Thread Links Date Links
Thread Prev Thread Next Thread Index Date Prev Date Next Date Index

[STDS-802-16] [PREAMBLE] Complexity of GCL sequences



Dear preamble group member,

I would like to talk about the complexity concern people has on
polyphase sequences (e.g., GCL) versus PN sequences.  But before the
analysis, I want to point out that for any sequence length (say P), we
have a simple and systematic way to come up at least  P-1 GCL sequences
with optimal cross correlation (i.e., as simple as just picking a
smallest prime number that is larger than P and generating the
sequences, then truncating the sequences to length P).  The design is a
5 minute work since we need to only choose a subset of them with the
best PAPR (all the P-1 sequences have 0dB PAPR at the Nyquist sampling
rate, but due to the oversampling effect caused by null subcarriers,
some sequences will have better PAPR than the others).

It is understandable that it can be difficult for people to accept it,
because GCL looks different than the PN sequences used in the 2K mode.
But GCL sequence is obviously a better choice if we are based on a
technical ground.  It is worthwhile to mention that polyphase has
already been used in 802.16 OFDM mode (I hope this helps the emotional
transition). But there, only one sequence is of concern as there is no
cell-specific preamble.  Once we need many polyphase sequences with low
PAPR and good cross correlation, GCL sequence is clearly a superior
solution.

Now let's analyze the complexity of GCL and PN sequences for two cases:

1) Case #1: We are acquiring initial synchronization:
In this case, a time-domain correlator of length Nfft may be used.  The
coefficients of the correlator are complex for both PN and polyphase
sequences. In fact, the polyphase sequence in frequency is also a
polyphase sequence in time, which can help the implementation.

2) Case #2:  Assuming timing is obtained (or if a timing hypothesis is
being tested):
In this case,  the best way to detect the cell ID is to correlate the
received signal with all sequences, which can be performed in time or
more efficiently, in frequency domain.  If in frequency domain, we take
the FFT, divide the sequence at each subcarrier, and IFFT back to time.
For polyphase sequence, it is a multiplication process at each
subcarrier, versus a sign change for BPSK PN sequences.  The mobile
certainly has the capability to do complex valued multiplication at each
subcarrier.  Actually it is the first step of demodulation, where the
signal at each subcarrier will be divided by the estimated channel.   By
doing  this  correlation, not only the cell ID will be detected
reliably, but also we have the channel estimate.
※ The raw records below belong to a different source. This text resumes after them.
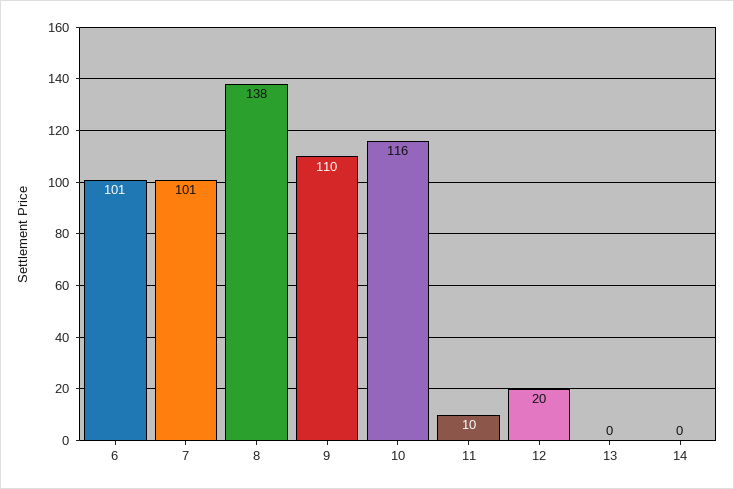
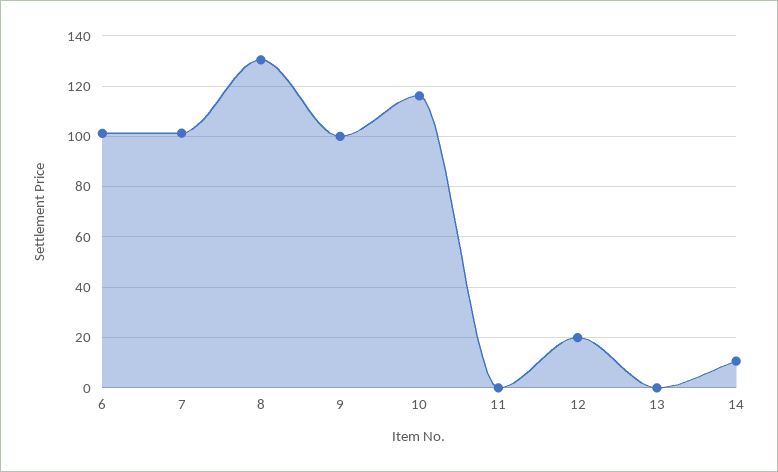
8: 138 -> 130
9: 110 -> 100
11: 10 -> 0
14: 0 -> 10

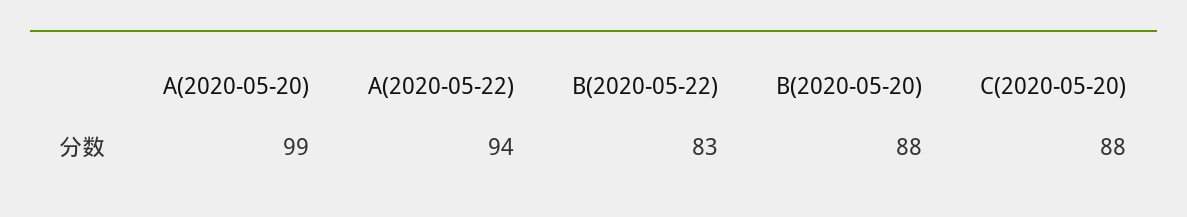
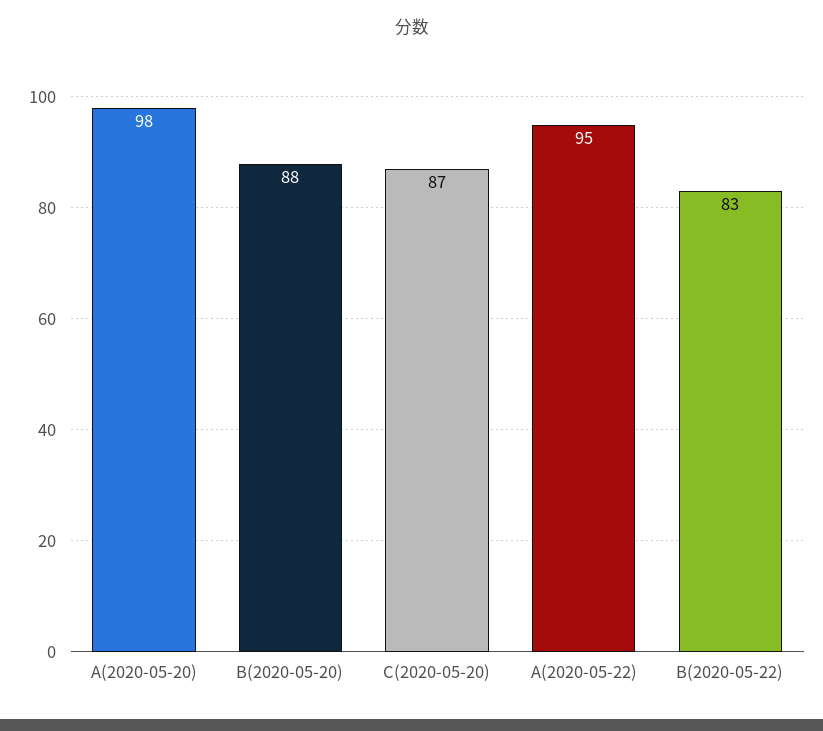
A(2020-05-20): 99 -> 98
A(2020-05-22): 94 -> 95
C(2020-05-20): 88 -> 87

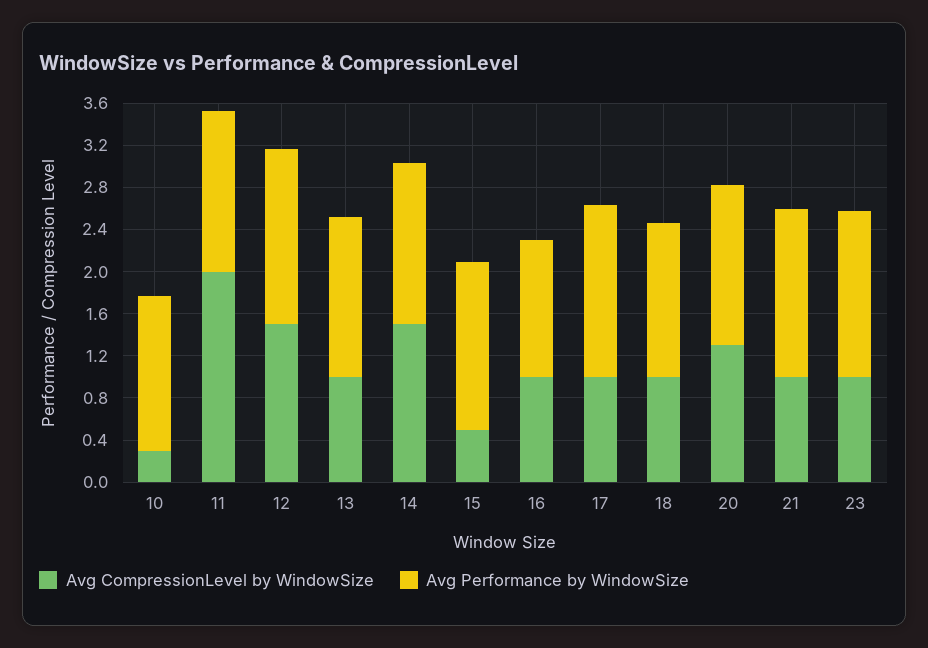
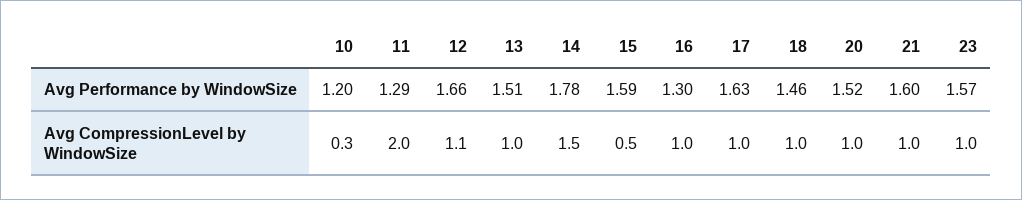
Avg Performance by WindowSize, 10: 1.5 -> 1.2
Avg Performance by WindowSize, 11: 1.5 -> 1.29
Avg CompressionLevel by WindowSize, 12: 1.5 -> 1.1
Avg Performance by WindowSize, 14: 1.5 -> 1.78
Avg CompressionLevel by WindowSize, 20: 1.3 -> 1

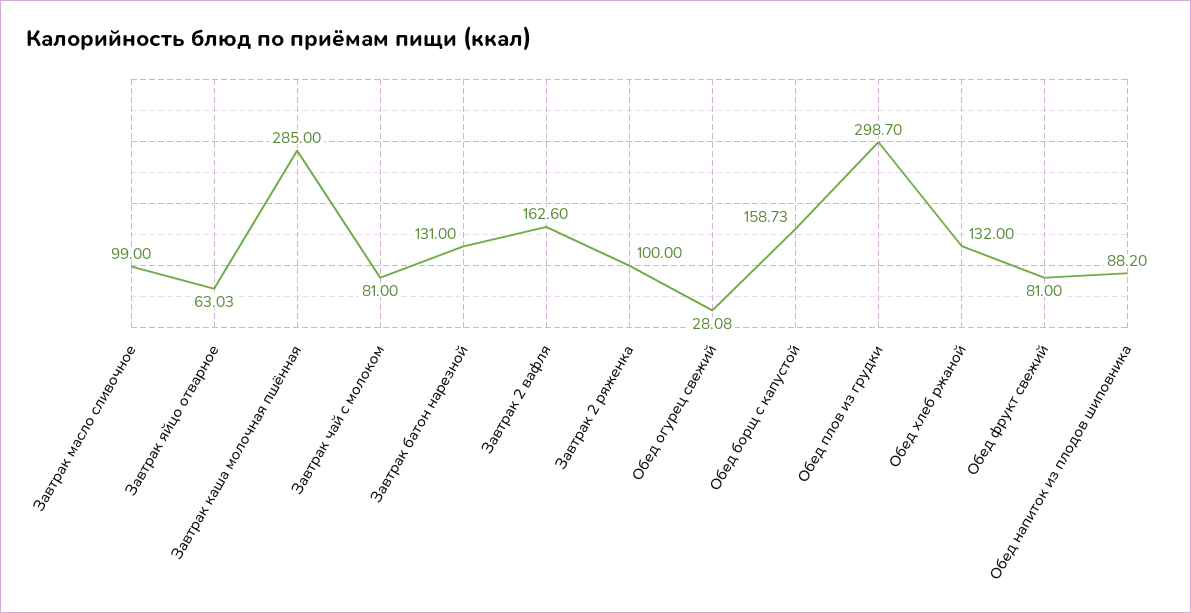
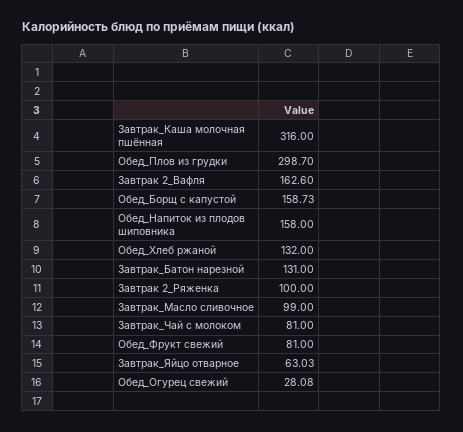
Завтрак каша молочная пшённая: 285 -> 316
Обед напиток из плодов шиповника: 88.2 -> 158

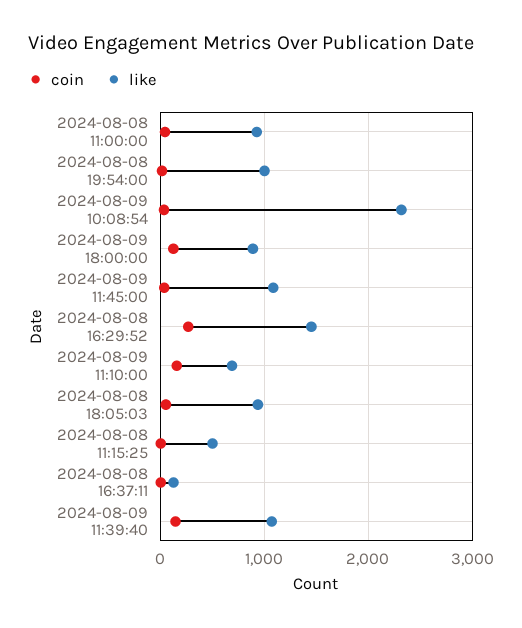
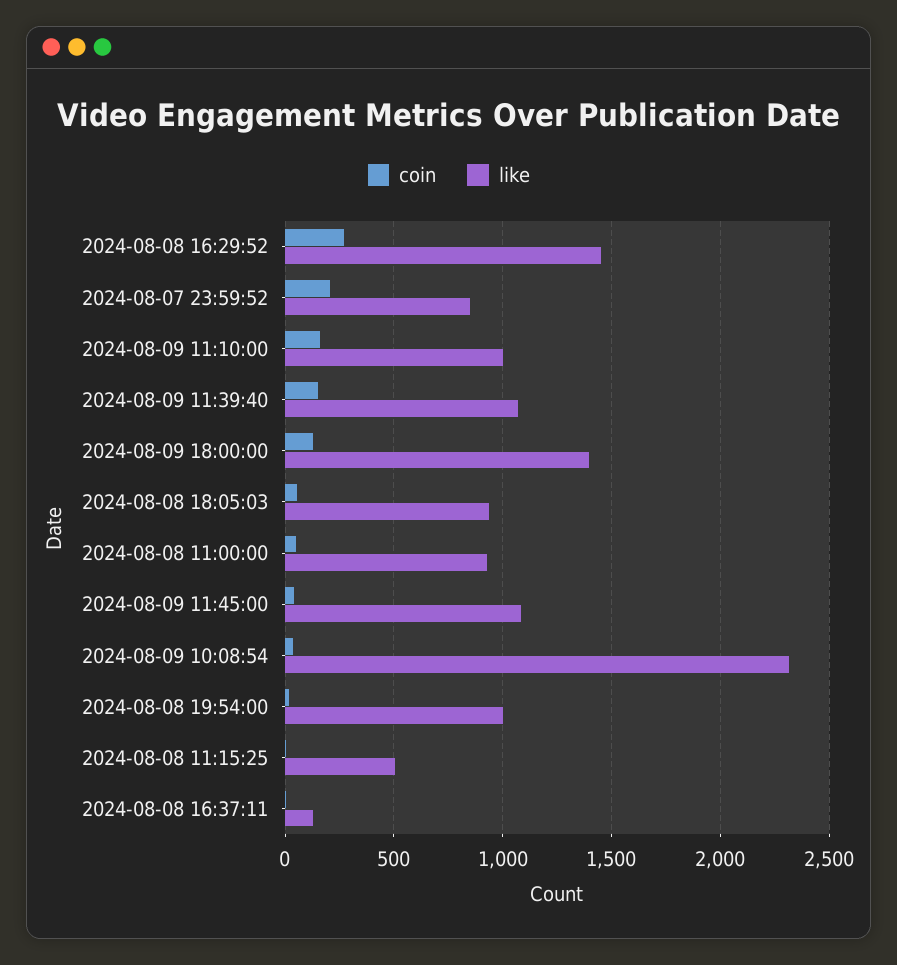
like, 2024-08-09 18:00:00: 900 -> 1400
like, 2024-08-09 11:10:00: 700 -> 1000
coin, 2024-08-07 23:59:52: none -> 200
like, 2024-08-07 23:59:52: none -> 850

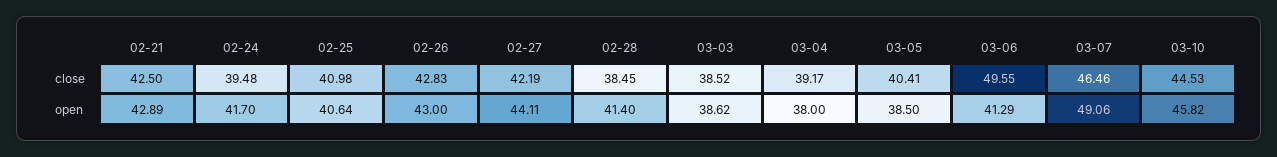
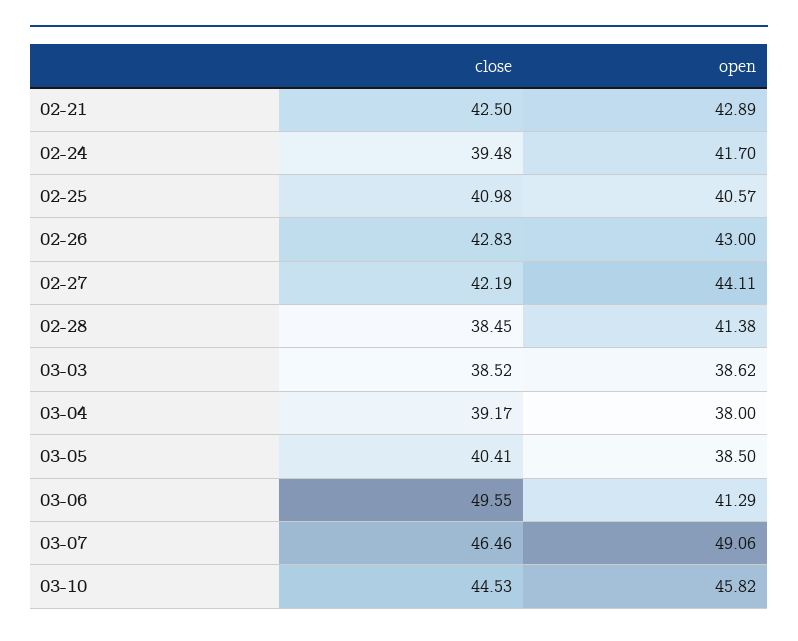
02-25, open: 40.64 -> 40.57
02-28, open: 41.4 -> 41.38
Some people suggested to correlate the frequency domain data with the
sequence directly for PN sequences (assuming timing is obtained), which
amounts to adding the results at each subcarrier after dividing the
sequence.  They may think that the autocorrelation of PN sequences can
be good enough to detect the cell ID.  The problem is that we have a
channel with  a lot frequency selectivity, so some subcarriers can be in
fade relative to the other subcarriers.  As a result, only a portion of
PN sequence is contributing to the sum.  Even in the case of a
single-tap channel (i.e, a non frequency selective channel), if the
arrival time is not zero, we will have a phase ramp in the frequency
domain after dividing that sequence.  The sum of the phases at all
subcarriers is then zero, or close to zero since we have null
subcarriers, not a peak that we think we will get.  In summary,
frequency domain correlation with a PN sequence cannot be give reliable
cell ID detection.

 From the contributions, I see that everybody feels the need to have at
least new sequences for the other FFT modes.  We are on the same page
from this perspective.  I hope we can move the discussion fast (we do
not have much time left) and let's talk about whatever concerns we can
think of. Otherwise, we have to live with the existing preambles (non 2K
modes) that nobody is happy with.

Regards,

Jeff Zhuang
Motorola